# YOUR TASK:
Your answer should be each line of the entries that contains the word "shoulder", copied in full.

# SOURCE RECORDS:
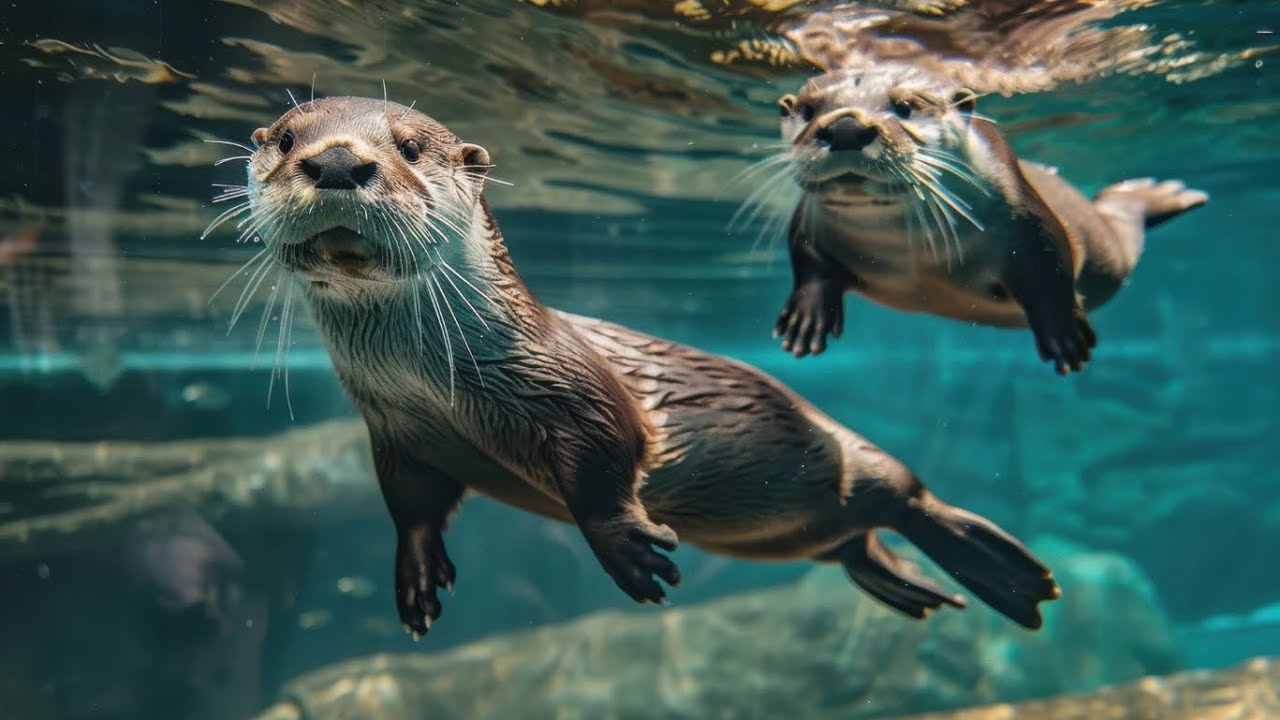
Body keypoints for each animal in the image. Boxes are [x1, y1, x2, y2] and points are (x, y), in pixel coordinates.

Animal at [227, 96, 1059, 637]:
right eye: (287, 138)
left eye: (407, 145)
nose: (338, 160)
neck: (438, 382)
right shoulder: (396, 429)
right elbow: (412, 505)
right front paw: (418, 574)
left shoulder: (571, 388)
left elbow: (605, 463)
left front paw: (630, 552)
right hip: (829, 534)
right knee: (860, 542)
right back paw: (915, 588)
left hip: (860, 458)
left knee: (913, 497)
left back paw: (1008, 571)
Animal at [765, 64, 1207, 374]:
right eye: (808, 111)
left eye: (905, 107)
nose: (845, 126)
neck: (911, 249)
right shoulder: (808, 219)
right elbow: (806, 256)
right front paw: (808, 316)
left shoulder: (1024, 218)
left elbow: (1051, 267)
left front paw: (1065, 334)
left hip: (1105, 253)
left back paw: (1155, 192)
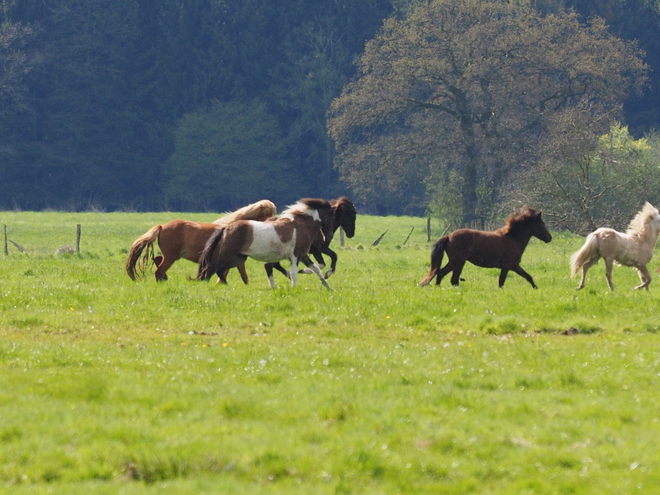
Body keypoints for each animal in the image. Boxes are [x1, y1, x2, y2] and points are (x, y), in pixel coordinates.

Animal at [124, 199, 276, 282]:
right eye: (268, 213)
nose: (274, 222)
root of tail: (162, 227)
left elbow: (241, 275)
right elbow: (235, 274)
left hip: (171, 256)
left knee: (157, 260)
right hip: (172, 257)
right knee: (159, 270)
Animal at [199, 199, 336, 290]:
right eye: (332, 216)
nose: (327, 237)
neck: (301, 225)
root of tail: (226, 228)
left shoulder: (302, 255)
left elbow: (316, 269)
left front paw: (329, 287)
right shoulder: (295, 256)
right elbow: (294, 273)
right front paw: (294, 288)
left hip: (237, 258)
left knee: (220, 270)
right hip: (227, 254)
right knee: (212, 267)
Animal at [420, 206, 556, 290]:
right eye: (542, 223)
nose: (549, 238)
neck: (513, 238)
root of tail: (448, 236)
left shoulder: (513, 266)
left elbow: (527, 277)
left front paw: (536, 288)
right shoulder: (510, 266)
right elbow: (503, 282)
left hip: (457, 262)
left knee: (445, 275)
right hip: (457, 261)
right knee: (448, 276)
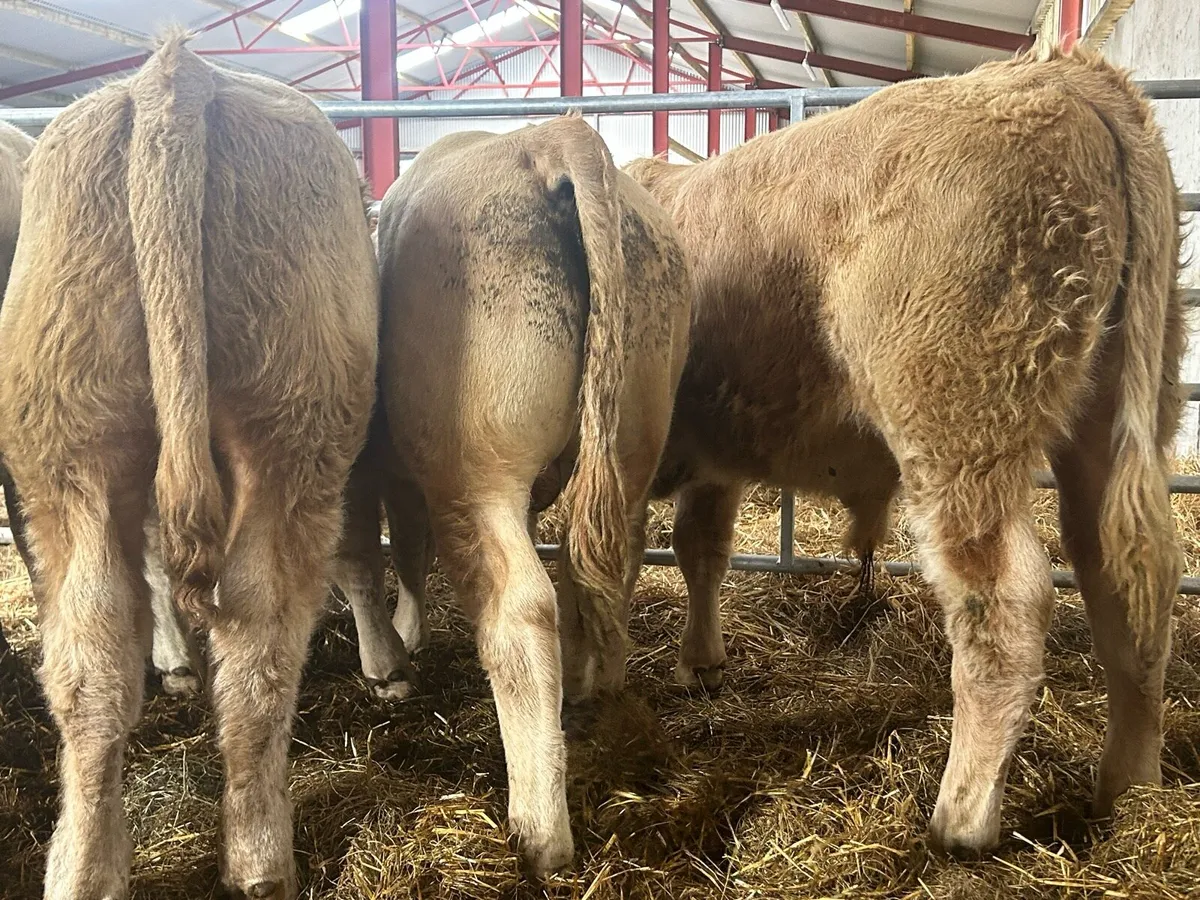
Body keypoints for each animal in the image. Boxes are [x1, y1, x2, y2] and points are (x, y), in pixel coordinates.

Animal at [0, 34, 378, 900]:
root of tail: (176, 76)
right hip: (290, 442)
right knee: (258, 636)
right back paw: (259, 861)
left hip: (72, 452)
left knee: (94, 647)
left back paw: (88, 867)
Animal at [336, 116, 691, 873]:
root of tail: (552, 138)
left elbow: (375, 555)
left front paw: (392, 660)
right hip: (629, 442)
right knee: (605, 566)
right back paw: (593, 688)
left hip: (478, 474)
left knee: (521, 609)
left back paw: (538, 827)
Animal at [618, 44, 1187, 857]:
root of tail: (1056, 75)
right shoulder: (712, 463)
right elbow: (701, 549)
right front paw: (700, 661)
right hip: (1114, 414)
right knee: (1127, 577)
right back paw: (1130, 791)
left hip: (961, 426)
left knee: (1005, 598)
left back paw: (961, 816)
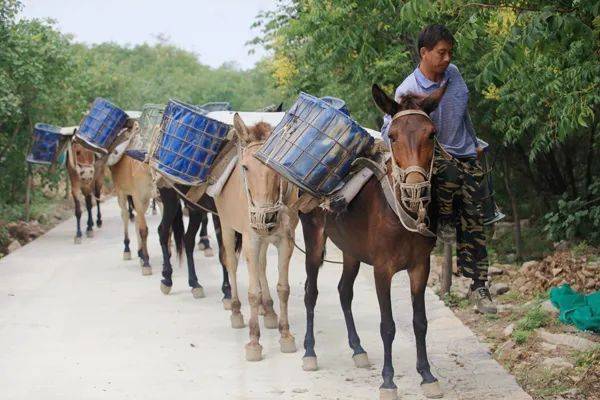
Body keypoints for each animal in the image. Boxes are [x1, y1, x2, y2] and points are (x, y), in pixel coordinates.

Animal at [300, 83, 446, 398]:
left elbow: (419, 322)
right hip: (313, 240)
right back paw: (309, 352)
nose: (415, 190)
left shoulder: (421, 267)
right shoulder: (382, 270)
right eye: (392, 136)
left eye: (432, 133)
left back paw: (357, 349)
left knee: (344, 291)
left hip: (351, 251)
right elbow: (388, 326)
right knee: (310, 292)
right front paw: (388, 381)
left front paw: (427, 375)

# TASK RESPONSE:
right shoulder: (396, 429)
left shoulder: (571, 388)
right shoulder: (808, 219)
left shoulder: (1024, 218)
left shoulder: (302, 255)
right shoulder: (295, 256)
left shoulder: (513, 266)
right shoulder: (510, 266)
right shoulder: (712, 463)
left shoulder: (421, 267)
right shoulder: (382, 270)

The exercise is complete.